# INPUT MATERIAL:
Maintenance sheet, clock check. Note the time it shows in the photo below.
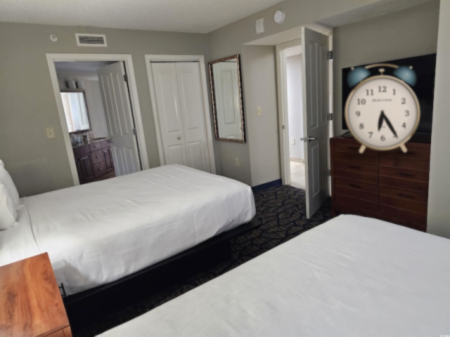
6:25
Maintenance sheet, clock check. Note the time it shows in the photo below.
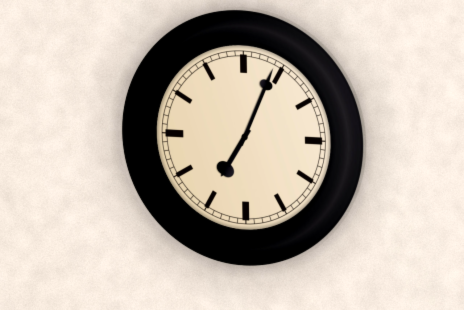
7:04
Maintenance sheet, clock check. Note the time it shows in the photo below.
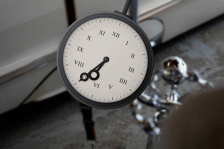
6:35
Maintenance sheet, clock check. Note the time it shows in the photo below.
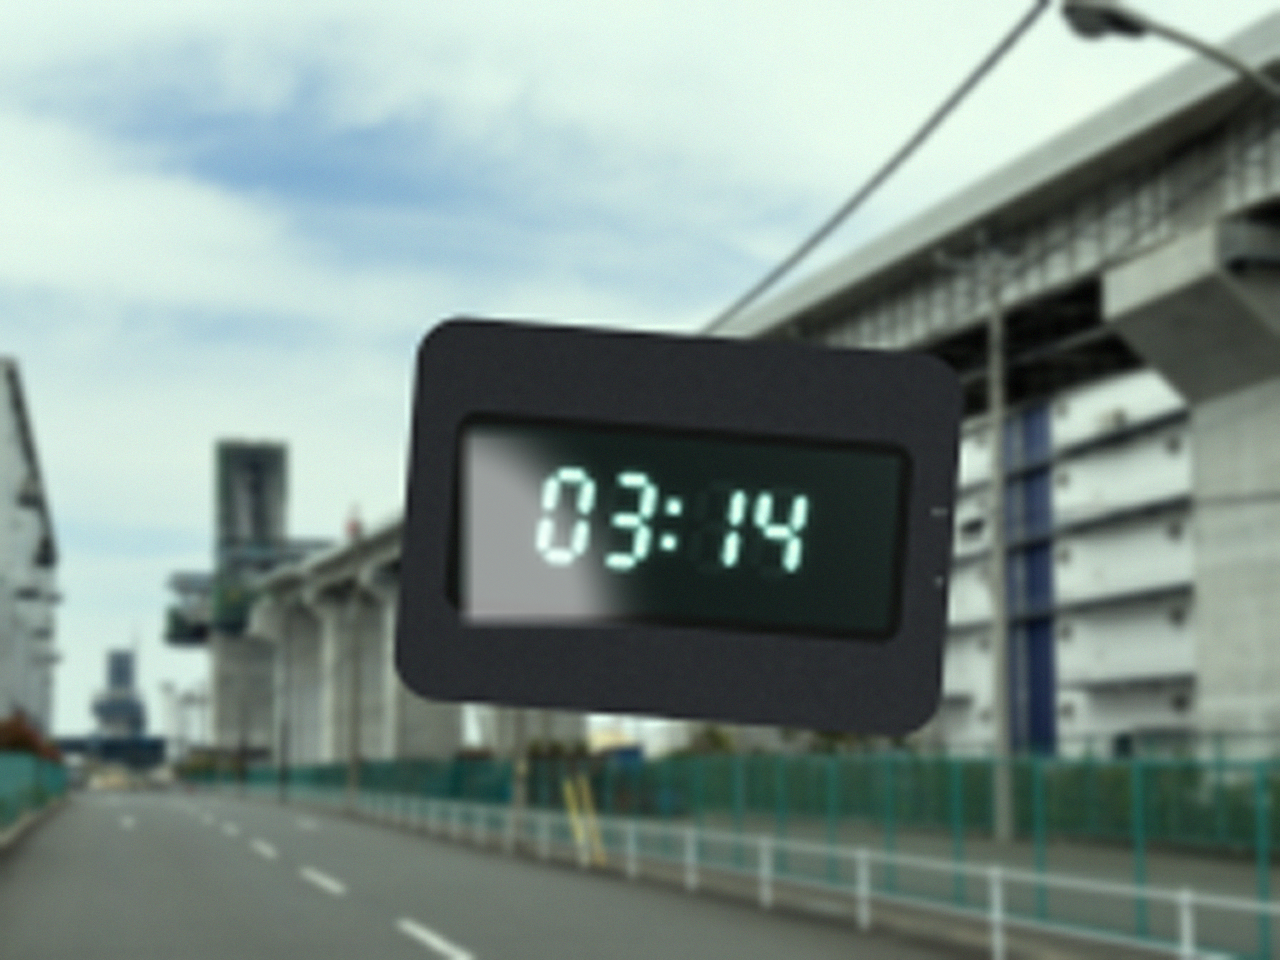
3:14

# REQUIREMENT:
Copy the material above word for word, and leave the pictures out of your copy.

# RESULT:
Maintenance sheet, clock check. Note the time it shows in the photo below.
6:25
Maintenance sheet, clock check. Note the time it shows in the photo below.
7:04
Maintenance sheet, clock check. Note the time it shows in the photo below.
6:35
Maintenance sheet, clock check. Note the time it shows in the photo below.
3:14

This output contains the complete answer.